There was a creepy old, false-eyed villain in a movie I watched last night who, while getting berated by his prisoner for being greedy, responds with an answer that applies to many more things than money. He says, with a steely and cold gaze, "Enough is never enough. We take what we can get." In a way, he's tipping the scales and in another he's describing something close to just taking advantage of opportunities, to evening the scales out in a perverse way. He's a bad guy, but he has a point. We can see a person like this as a man who knows what he wants out of life and grabbing for it isn't evil. It's the manner in which a man grabs that can become evil. Here in the last week of January, the brutality of a sick and taunting winter, is still potent. We want more heat, more proximity to heat, to people who can provide it. We want Australia. We would have no gauge for the limits that we should accept heat or sun. If tomorrow we were blessed with balminess, we would be disgusting hogs for all that it could give us. We would greedily partake.

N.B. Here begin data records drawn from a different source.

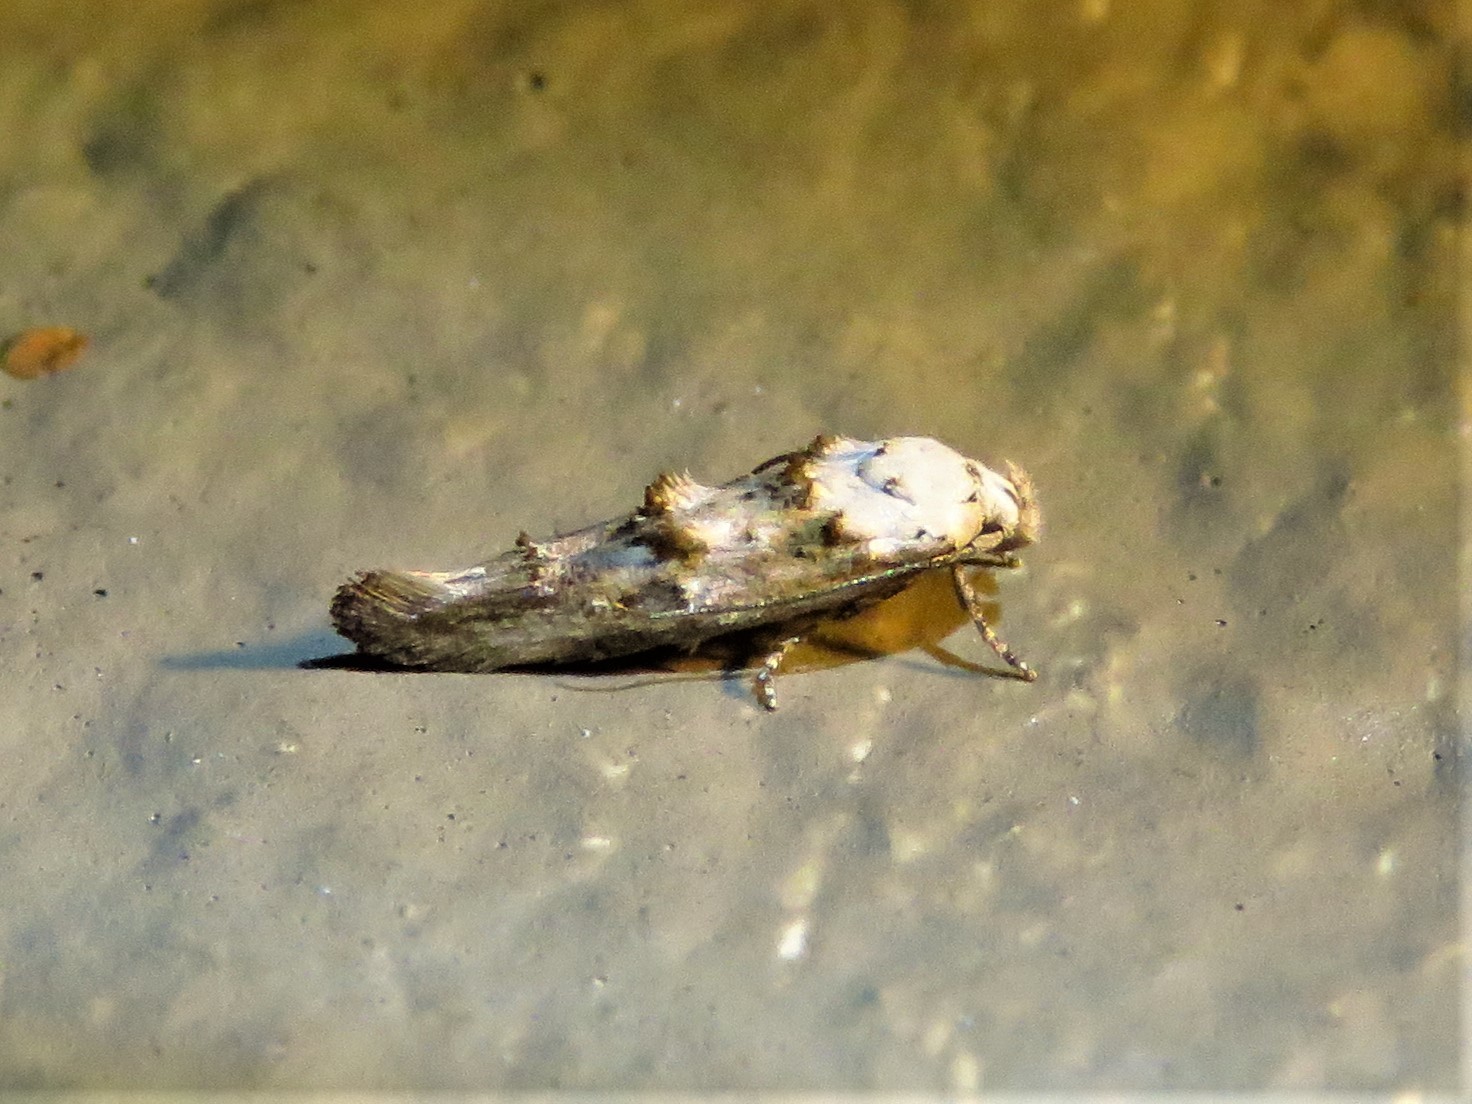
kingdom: Animalia
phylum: Arthropoda
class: Insecta
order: Lepidoptera
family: Momphidae
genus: Mompha
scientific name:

Ari Picker and his North Carolina band, Lost In The Trees, creates an illustrious world of spectral movings and gusts. He suffocates us with his intentions, with the sensations of lush love and longing. They are tantalizing stories of drifting people who find that they can isolate their their most intimate desires and there most cherished relationships, letting them roll forever as some form of blazed, golden loop. They are trusty sentiments, while still full of anguish and absence, but they make you feel like you'll always take more, even as you sit back and pat a hard, full stomach.